Kabupaten Serang |delikhukum.com — Sebuah tempat sewa kosan yang berada di wilayah Kampung Petung, Jalan Raya Serang–Jakarta, Sentul, Kecamatan Kragilan, Kabupaten Serang, Banten, diduga menjadi lokasi aktivitas prostitusi yang ditawarkan secara terselubung.
Berdasarkan hasil investigasi dan konfirmasi awal Tim Media AnalisasiberNews.Com, lokasi tersebut disebut telah lama beroperasi. Namun, hingga berita ini diturunkan, belum terlihat adanya tindakan tegas dari Aparat Penegak Hukum (APH) maupun instansi terkait terhadap dugaan aktivitas tersebut.
Saat tim mendatangi lokasi yang diketahui juga terdapat warung kopi dan tempat kosan, seorang perempuan berinisial SRI, yang ditemui di lokasi, diduga menawarkan perempuan kepada tim yang melakukan konfirmasi.
Saat ditanya keperluan kedatangan tim, SRI menyampaikan bahwa selain menyediakan kopi, di lokasi tersebut juga tersedia perempuan yang dapat dipilih sesuai keinginan pelanggan.
“Kalau mau pesan cewek juga ada, Pak. Tinggal pilih saja. Cantik-cantik, di sini dijamin puas, tidak akan kecewa,” ucapnya.
Ia juga menyebut bahwa sejumlah perempuan disebut selalu berada atau stay di lokasi tersebut. Bahkan, menurut keterangannya, tarif untuk membooking perempuan berkisar mulai dari Rp200 ribu atau lebih, tergantung hasil negosiasi, sementara tarif untuk menyewa kamar disebut sebesar Rp50 ribu.
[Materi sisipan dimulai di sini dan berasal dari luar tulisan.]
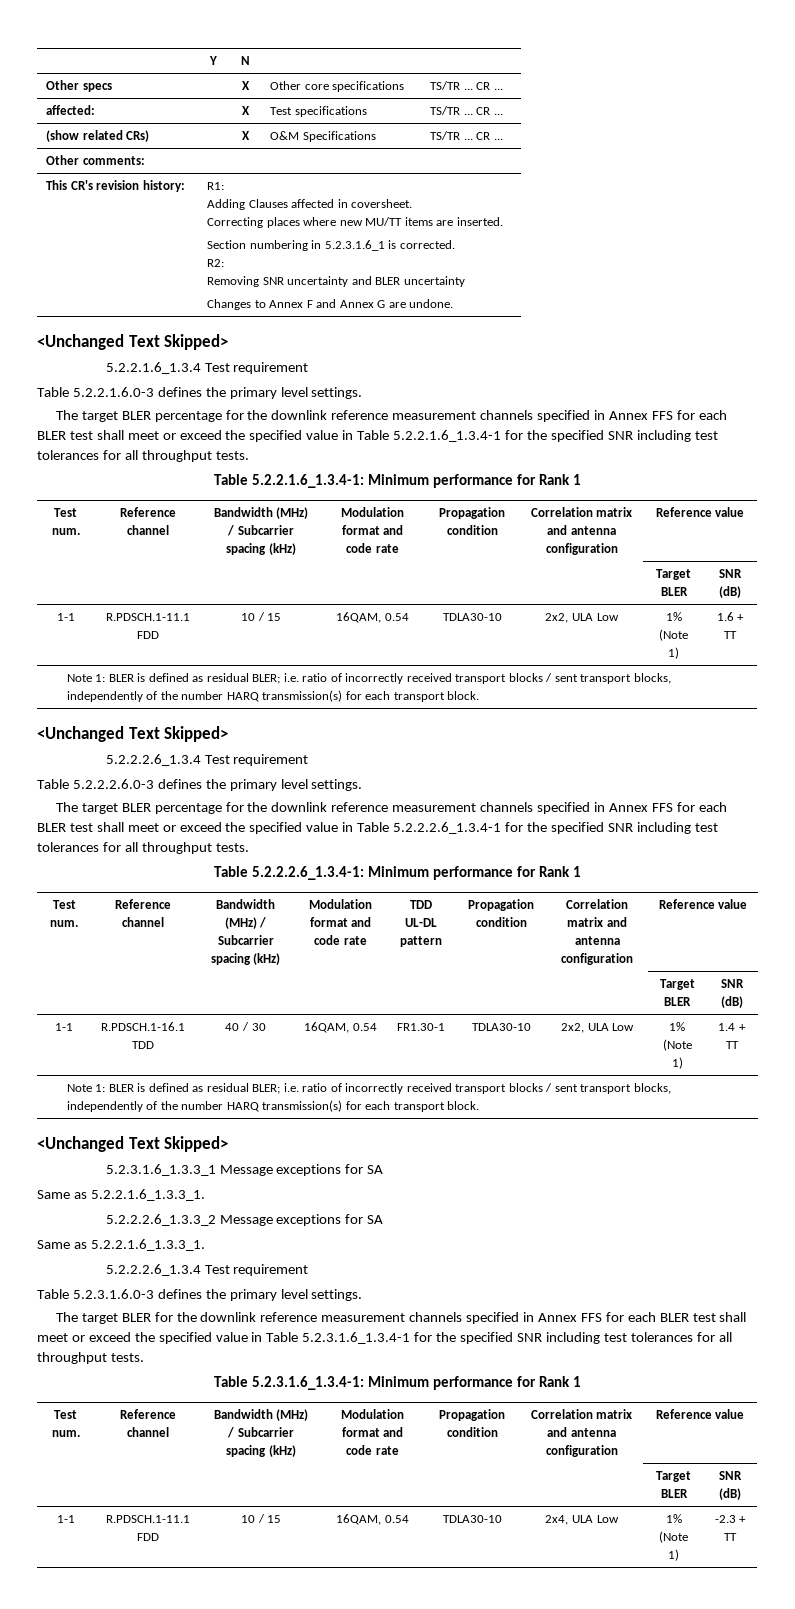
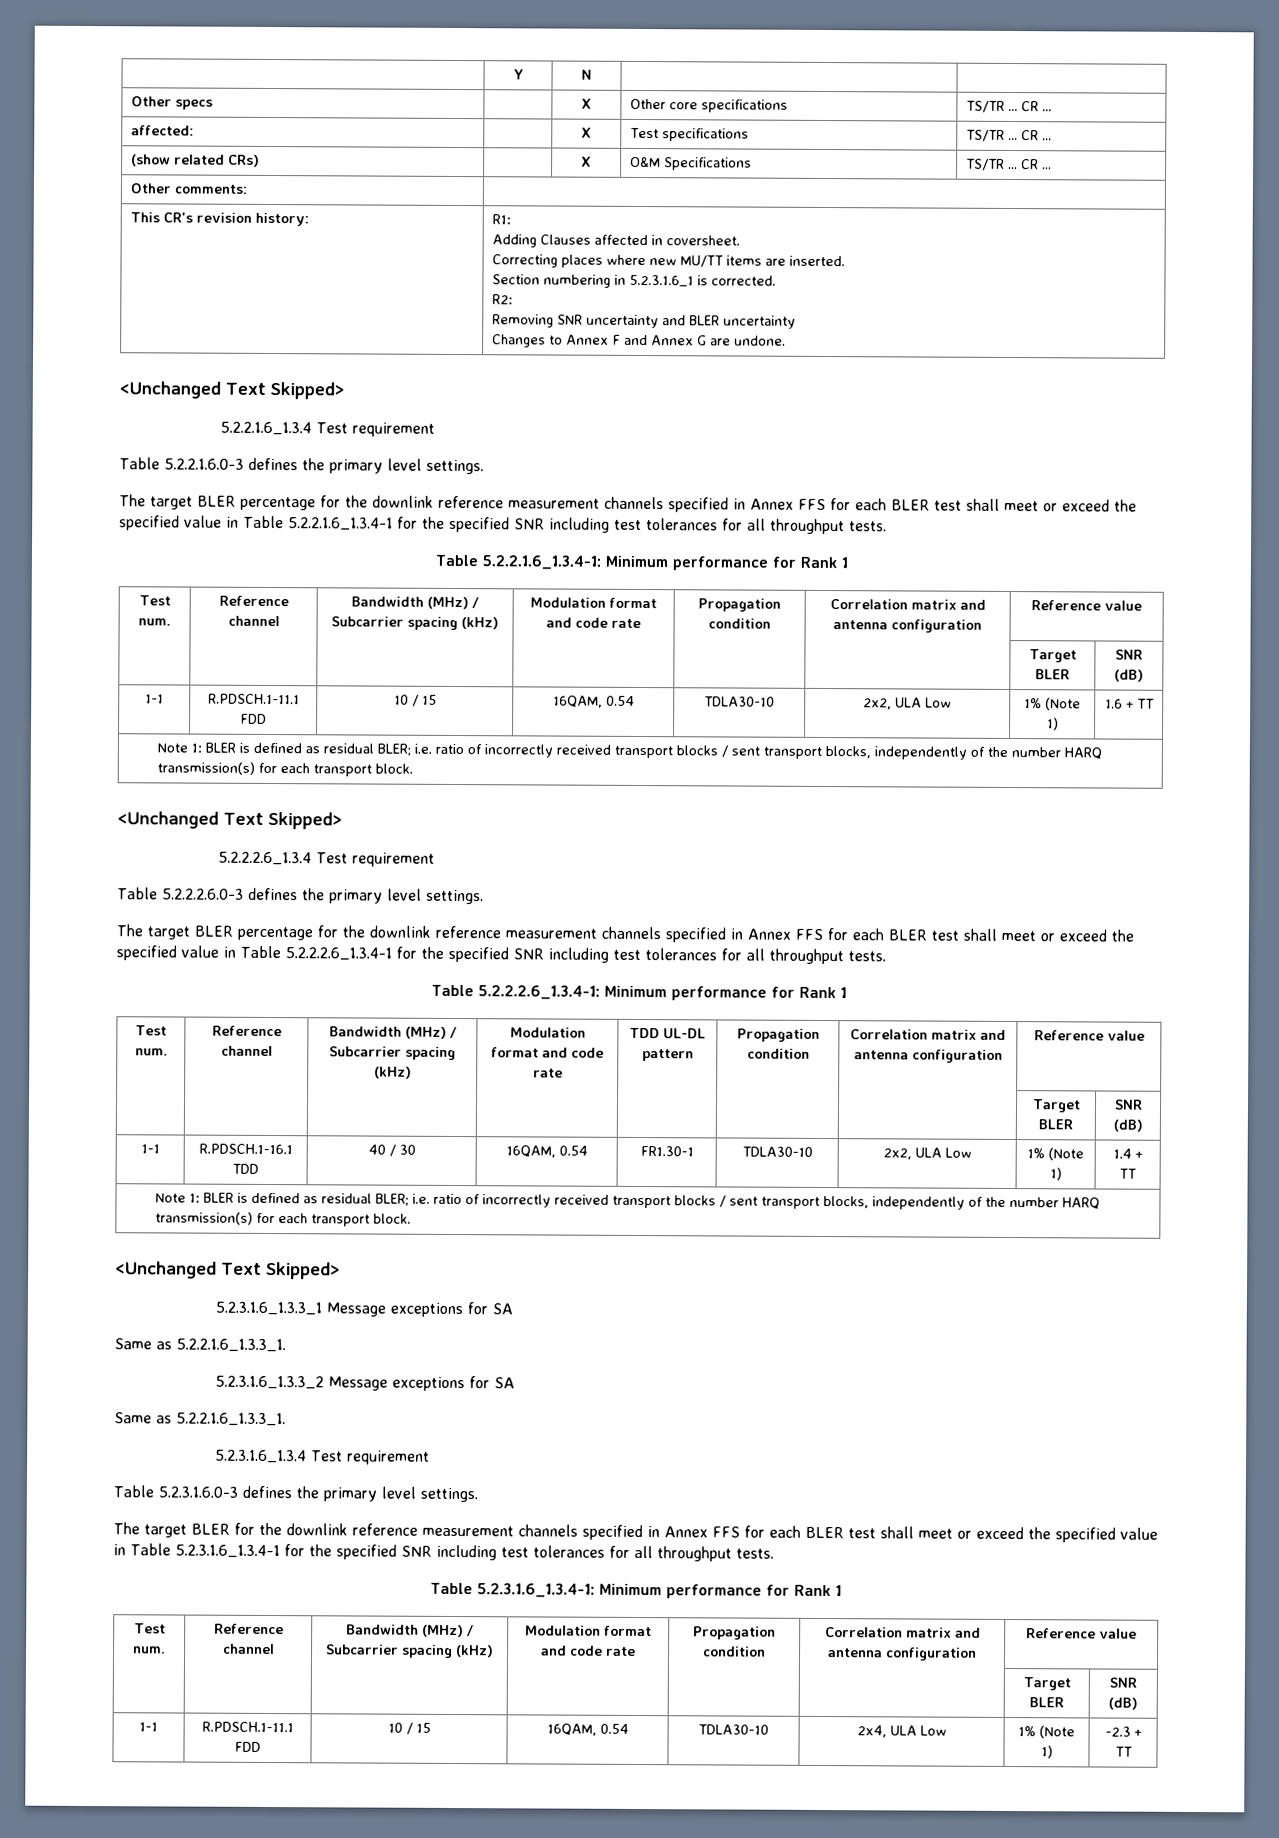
[105,1214,384,1226] [37,1239,205,1251] [105,1264,201,1276] 5.2.2.2.6_1.3.3_2 Message exceptions for SA // Same as 5.2.2.1.6_1.3.3_1. // 5.2.2.2.6_1.3.4 -> [214,1375,515,1392] [114,1412,286,1427] [214,1449,307,1464] 5.2.3.1.6_1.3.3_2 Message exceptions for SA // Same as 5.2.2.1.6_1.3.3_1. // 5.2.3.1.6_1.3.4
“Cewek di sini selalu stay, Pak, banyak. Kalau mau pesan tinggal pilih sesuai selera. Untuk tarif booking dari Rp200 ribu, bisa lebih, tinggal nego. Kalau cuma booking sewa kamar saja Rp50 ribu,” katanya.
Di tempat yang sama, tim juga menemui seorang perempuan yang namanya disamarkan sebagai Nani. Ia membenarkan adanya perempuan yang dapat dipilih oleh pelanggan di lokasi tersebut.
“Iya, Pak, kalau mau pesan cewek di sini banyak. Mau cari seperti apa juga tinggal pilih. Sekarang zamannya uang yang berbicara,” ujarnya.
Temuan tersebut menjadi perhatian serius karena apabila dugaan tersebut benar dan dapat dibuktikan melalui proses hukum, maka pihak-pihak yang diduga menyediakan, memfasilitasi, atau mengambil keuntungan dari praktik prostitusi dapat berpotensi dijerat sesuai ketentuan hukum yang berlaku.
Dalam ketentuan pidana, pihak yang dengan sengaja menyebabkan atau memudahkan perbuatan cabul oleh orang lain dan menjadikannya sebagai pencarian atau kebiasaan dapat dikenakan sanksi pidana. Selain itu, pihak yang mengambil keuntungan dari praktik pelacuran juga dapat dikenakan ketentuan pidana sesuai peraturan perundang-undangan.
Aktivitas tersebut juga dapat berkaitan dengan ketentuan Pasal 296 KUHP lama serta ketentuan pengganti dalam UU Nomor 1 Tahun 2023 tentang KUHP, termasuk Pasal 420 dan Pasal 421, dengan penerapan hukum yang tetap bergantung pada unsur perbuatan, pembuktian, serta ketentuan hukum yang berlaku saat peristiwa diproses.
Selain ketentuan pidana, pemilik maupun pengelola bangunan yang dengan sengaja membiarkan tempat miliknya digunakan untuk aktivitas asusila juga dapat berpotensi dikenakan sanksi berdasarkan peraturan daerah yang berlaku.
Menyikapi temuan tersebut, Tim Media AnalisasiberNews.Com meminta Aparat Penegak Hukum (APH), Satpol PP, serta instansi terkait untuk segera melakukan penelusuran dan pemeriksaan secara menyeluruh terhadap aktivitas di lokasi tersebut.
Masyarakat juga berharap penegakan hukum dilakukan secara profesional, transparan, dan tanpa pandang bulu apabila dari hasil penyelidikan ditemukan adanya unsur pelanggaran hukum.
Hingga berita ini diterbitkan, pihak pengelola tempat kosan maupun Aparat Penegak Hukum terkait masih menunggu konfirmasi lebih lanjut untuk memberikan klarifikasi atau hak jawab.